> Source extract
=======
HST will support District and SAGs overall arching goals to scale up the number of Pediatric patients on ART to 15% the total on ART for the sub-district or district, and increase service delivery to HIV-infected infants, children and adolescents. This will be achieved with the District and the Regional Training centers, and other stake holders. Capacity will be built in the following manner:1. Provide continuous training to Clinicians (physicians, nurses and clinical associates) on the diagnosis, treatment and management of HIV-infected infants and children. 2. Provide support to the District and facilities to ensure scale up of PICT. Sensitize provider to offer HIV tests to infants, children and adolescents that are encountered at all levels of care with an unknown HIV status. 3. Provide ongoing support for NIMART. The partner will provide onsite mentorship and regular onsite follow up to ensure that nurses are capacitated to initiate and provide care and treatment services to HIV-infected infants and children.4. Support and ensure linkages to programs providing nutritional support, adherence, and psychosocial support.5. Support and ensure that Pediatric ART services are integrated with MCH, EPI and IMCI.6. Support the District to ensure that all HIV-infected children have access to CD4% and viral load testing. Work with the NHLS and District to ensure that results are returned to facilities at a timely manner. Work with District to ensure that staff at facility reports and records results.7. Support the District and sites in ensuring that there is a quality improvement plan in place. Ensure that District and sites use data to affect change at the site and District levels. 8. Support District and RTC in providing training and onsite support for improving data collection, recording and reporting. 9. Support the District to ensure that there are adolescent friendly spaces to address the unique issues and challenges that HIV-infected adolescents encounter, particularly issues related to disclosure, and sexual and reproductive health.
=======
> Data shown
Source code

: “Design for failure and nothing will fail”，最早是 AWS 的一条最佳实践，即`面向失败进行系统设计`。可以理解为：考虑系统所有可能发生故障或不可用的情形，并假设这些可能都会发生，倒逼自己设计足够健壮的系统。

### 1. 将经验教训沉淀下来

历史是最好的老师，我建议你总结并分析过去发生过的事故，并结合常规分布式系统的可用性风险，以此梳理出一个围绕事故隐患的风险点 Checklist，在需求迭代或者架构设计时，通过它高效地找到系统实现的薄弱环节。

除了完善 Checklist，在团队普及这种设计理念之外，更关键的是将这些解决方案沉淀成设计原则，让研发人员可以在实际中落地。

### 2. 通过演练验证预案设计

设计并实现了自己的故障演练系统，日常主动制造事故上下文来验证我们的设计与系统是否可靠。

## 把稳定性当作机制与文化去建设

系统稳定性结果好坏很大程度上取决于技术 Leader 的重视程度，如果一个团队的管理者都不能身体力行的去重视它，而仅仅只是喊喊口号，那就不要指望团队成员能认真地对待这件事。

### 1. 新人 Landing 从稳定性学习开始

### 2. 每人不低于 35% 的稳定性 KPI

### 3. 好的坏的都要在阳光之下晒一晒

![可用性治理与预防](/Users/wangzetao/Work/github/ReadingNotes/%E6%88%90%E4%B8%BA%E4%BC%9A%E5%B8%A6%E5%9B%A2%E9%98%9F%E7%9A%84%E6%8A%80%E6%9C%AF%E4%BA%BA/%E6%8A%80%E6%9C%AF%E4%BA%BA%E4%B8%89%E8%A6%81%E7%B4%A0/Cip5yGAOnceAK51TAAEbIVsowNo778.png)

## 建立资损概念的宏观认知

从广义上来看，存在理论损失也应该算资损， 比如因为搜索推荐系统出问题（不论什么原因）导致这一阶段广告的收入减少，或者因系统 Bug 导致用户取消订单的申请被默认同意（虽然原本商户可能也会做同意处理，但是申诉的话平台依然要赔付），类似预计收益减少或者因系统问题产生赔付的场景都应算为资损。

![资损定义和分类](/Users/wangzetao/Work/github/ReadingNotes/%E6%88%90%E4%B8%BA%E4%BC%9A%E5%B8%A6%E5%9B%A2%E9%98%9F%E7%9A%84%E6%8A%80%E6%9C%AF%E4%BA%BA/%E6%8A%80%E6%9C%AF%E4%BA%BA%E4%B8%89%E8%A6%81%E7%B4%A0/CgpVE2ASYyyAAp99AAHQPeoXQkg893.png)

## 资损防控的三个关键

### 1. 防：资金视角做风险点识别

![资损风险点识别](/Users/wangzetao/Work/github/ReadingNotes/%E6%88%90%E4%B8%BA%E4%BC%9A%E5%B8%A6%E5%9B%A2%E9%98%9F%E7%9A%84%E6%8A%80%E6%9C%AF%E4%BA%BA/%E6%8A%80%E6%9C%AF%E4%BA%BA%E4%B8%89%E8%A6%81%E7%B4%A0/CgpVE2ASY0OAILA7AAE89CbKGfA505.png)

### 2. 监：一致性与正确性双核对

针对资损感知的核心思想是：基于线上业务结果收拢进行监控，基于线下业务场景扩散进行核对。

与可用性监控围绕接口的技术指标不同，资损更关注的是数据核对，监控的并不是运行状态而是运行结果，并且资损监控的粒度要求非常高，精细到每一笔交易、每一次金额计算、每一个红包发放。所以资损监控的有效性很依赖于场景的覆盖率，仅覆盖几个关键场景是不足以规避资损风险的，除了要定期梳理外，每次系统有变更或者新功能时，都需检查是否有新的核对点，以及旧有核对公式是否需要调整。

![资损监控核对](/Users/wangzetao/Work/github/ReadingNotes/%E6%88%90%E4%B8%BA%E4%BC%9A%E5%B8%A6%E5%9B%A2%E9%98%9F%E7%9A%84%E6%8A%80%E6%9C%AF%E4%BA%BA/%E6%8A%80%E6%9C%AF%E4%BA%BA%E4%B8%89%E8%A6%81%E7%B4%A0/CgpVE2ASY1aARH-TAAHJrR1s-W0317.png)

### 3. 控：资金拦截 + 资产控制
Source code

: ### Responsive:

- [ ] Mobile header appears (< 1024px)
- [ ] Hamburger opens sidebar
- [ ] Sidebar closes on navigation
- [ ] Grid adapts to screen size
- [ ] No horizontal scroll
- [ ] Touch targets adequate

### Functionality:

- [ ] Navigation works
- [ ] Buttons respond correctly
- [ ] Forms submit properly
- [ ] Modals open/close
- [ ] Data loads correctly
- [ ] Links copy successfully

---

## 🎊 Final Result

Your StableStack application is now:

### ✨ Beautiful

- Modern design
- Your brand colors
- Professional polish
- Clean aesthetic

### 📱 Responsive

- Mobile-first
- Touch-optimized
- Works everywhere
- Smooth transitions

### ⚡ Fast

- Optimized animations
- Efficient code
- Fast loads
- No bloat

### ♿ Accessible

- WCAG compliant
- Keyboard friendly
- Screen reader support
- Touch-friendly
=======
> Exercise aim
Copy out the whole pediatric HIV treatment passage above word for word.

> Written solution
HST will support District and SAGs overall arching goals to scale up the number of Pediatric patients on ART to 15% the total on ART for the sub-district or district, and increase service delivery to HIV-infected infants, children and adolescents. This will be achieved with the District and the Regional Training centers, and other stake holders. Capacity will be built in the following manner:1. Provide continuous training to Clinicians (physicians, nurses and clinical associates) on the diagnosis, treatment and management of HIV-infected infants and children. 2. Provide support to the District and facilities to ensure scale up of PICT. Sensitize provider to offer HIV tests to infants, children and adolescents that are encountered at all levels of care with an unknown HIV status. 3. Provide ongoing support for NIMART. The partner will provide onsite mentorship and regular onsite follow up to ensure that nurses are capacitated to initiate and provide care and treatment services to HIV-infected infants and children.4. Support and ensure linkages to programs providing nutritional support, adherence, and psychosocial support.5. Support and ensure that Pediatric ART services are integrated with MCH, EPI and IMCI.6. Support the District to ensure that all HIV-infected children have access to CD4% and viral load testing. Work with the NHLS and District to ensure that results are returned to facilities at a timely manner. Work with District to ensure that staff at facility reports and records results.7. Support the District and sites in ensuring that there is a quality improvement plan in place. Ensure that District and sites use data to affect change at the site and District levels. 8. Support District and RTC in providing training and onsite support for improving data collection, recording and reporting. 9. Support the District to ensure that there are adolescent friendly spaces to address the unique issues and challenges that HIV-infected adolescents encounter, particularly issues related to disclosure, and sexual and reproductive health.